## Extract
[Start of Attachment]
A high degree of organization can help you manage your time, keep track of your results, coordinate with others, and maintain a project schedule.
A spoonful of extra-curricular helps the biochemistry go down
Work-week expectations, course load, teaching load, research load, and financial compensation of graduate students vary by the nature of their appointment, by university policy, or even by department within a university.
Graduate Teaching Assistants are paid a stipend for providing undergraduate teaching and other miscellaneous help to the department (typically 20 hours per week), and may receive tuition compensation for the classes they take. Depending on the nature of the program, they may do research as well in order to write a thesis (masters) or dissertation (doctorate), or not do any research for their degree (non-thesis major). Graduate Research Assistants (GRAs) are hired strictly to perform research (again, usually 20 hours per week), for which they receive a stipend and/or tuition compensation, and also take classes. Most programs require GRAs to teach for one semester to gain the experience, and GRAs are almost exclusively performing research for a thesis/dissertation-based degree. Regardless of the type of appointment, there are a certain number of classes and hours of research which must be logged before a degree may be obtained. Between courses, teaching, and research, there is enormous pressure on graduate students to work more than 40 hours per week.
It might seem that immersing yourself in graduate school is the best way to be a good student. Or, maybe you are overwhelmed by the amount of work you are being asked to accomplish and feel pressured to spend 12 – 18 hours a day at it just to meet deadlines. Firstly, you are not lab equipment and should not be treated as such. As a student, as an employee, and as a person, you have rights in the workplace. It’s worth looking into university policy to see exactly what it required of you. Secondly, over-working yourself is a terrible way to be more productive, as I discussed in a previous post on work-life balance. To summarize that post, over-working yourself negatively affects your health, your cognitive function, and the quality of your work. On the other hand, taking regular breaks and vacation can help keep you focused and solve abstract problems.
[End of Attachment]
## Parts of the exercise
• a. Reproduce everything from "A high degree" down to "within a university." in the text on graduate student workloads, substituting "class load" for "course load".
• b. Carry the text on graduate student workloads forward from its final sentence.
These records come from a separate source.

Data records
[Start of Attachment]
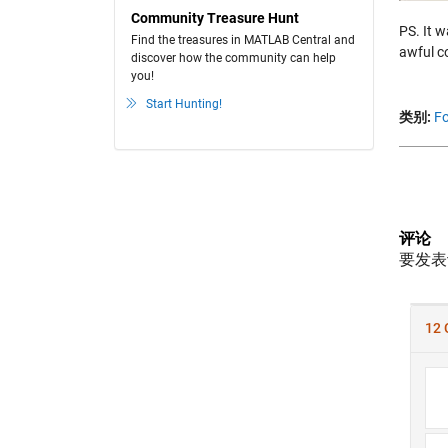
Community Treasure Hunt
PS. It w
Find the treasures in MATLAB Central and
awful c
discover how the community can help
you!
Start Hunting!
类别:
Fo
评论
要发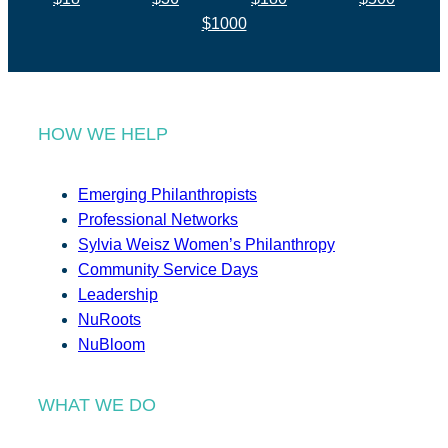
$1000
HOW WE HELP
Emerging Philanthropists
Professional Networks
Sylvia Weisz Women’s Philanthropy
Community Service Days
Leadership
NuRoots
NuBloom
WHAT WE DO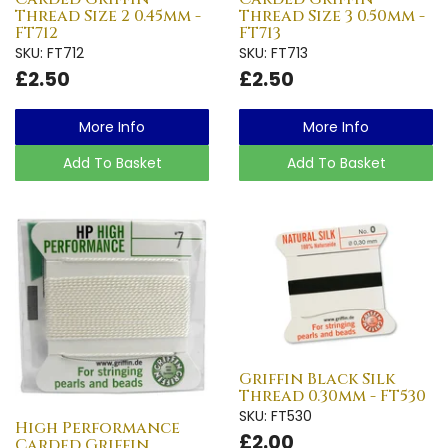
Thread Size 2 0.45mm -
Thread Size 3 0.50mm -
FT712
FT713
SKU: FT712
SKU: FT713
£2.50
£2.50
More Info
More Info
Add To Basket
Add To Basket
Griffin Black Silk
Thread 0.30mm - FT530
SKU: FT530
High Performance
£2.00
Carded Griffin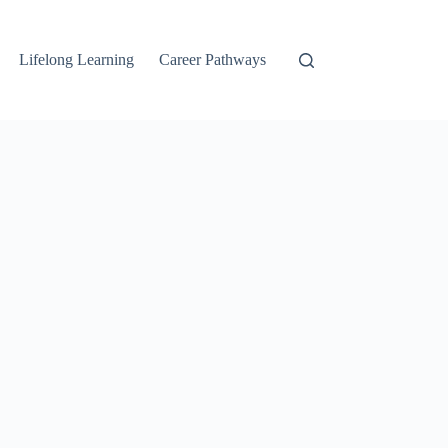
Lifelong Learning
Career Pathways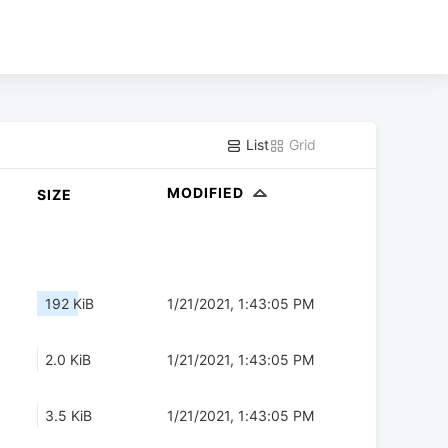
List
Grid
MODIFIED
SIZE
192 KiB
1/21/2021, 1:43:05 PM
2.0 KiB
1/21/2021, 1:43:05 PM
3.5 KiB
1/21/2021, 1:43:05 PM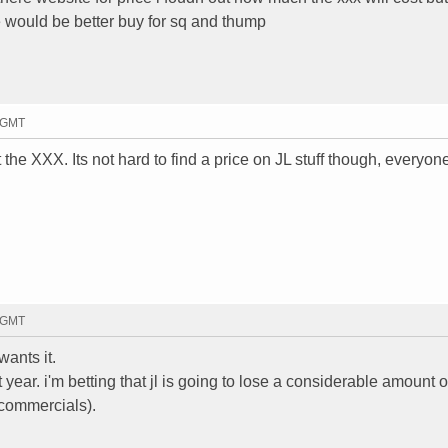
 would be better buy for sq and thump
3 GMT
 the XXX. Its not hard to find a price on JL stuff though, everyon
7 GMT
ants it.
year. i'm betting that jl is going to lose a considerable amount of
 commercials).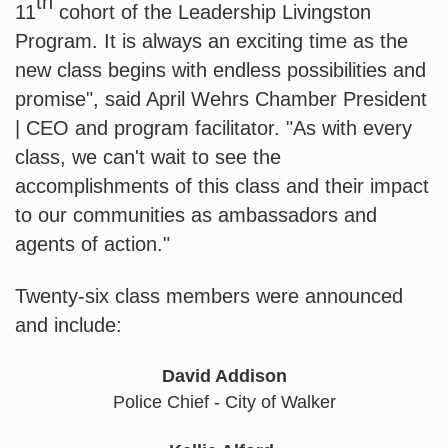
th
11
 cohort of the Leadership Livingston 
Program. It is always an exciting time as the 
new class begins with endless possibilities and 
promise", said April Wehrs Chamber President 
| CEO and program facilitator. "As with every 
class, we can't wait to see the 
accomplishments of this class and their impact 
to our communities as ambassadors and 
agents of action."
Twenty-six class members were announced 
and include: 
David Addison
Police Chief - City of Walker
[End of Attachment]
## List of answers
• a.
A high degree of organization can help you manage your time, keep track of your results, coordinate with others, and maintain a project schedule.
A spoonful of extra-curricular helps the biochemistry go down
Work-week expectations, class load, teaching load, research load, and financial compensation of graduate students vary by the nature of their appointment, by university policy, or even by department within a university.

• b.
In addition to helping you manage stress, having an active life outside of your program helps give you other experiences from which you can draw upon to aid your graduate work. For example, I worked for several years at a small-animal veterinary hospital before going to graduate school, at which I trained employees and had extensive interactions with customers. There, I gained the skills to manage others, simplify technical information, be very specific in my instructions, or maintain a professional demeanor in the face of emotional or chaotic events. My interests in painting and photography have improved the quality and presentation of graphical results, or visually document my experiments.
Learn to Type
Seriously. I spend most of my time at a computer: reading, writing, cut/pasting. If you can type as quickly as you can gather your thoughts,you’ll find that you are much more productive.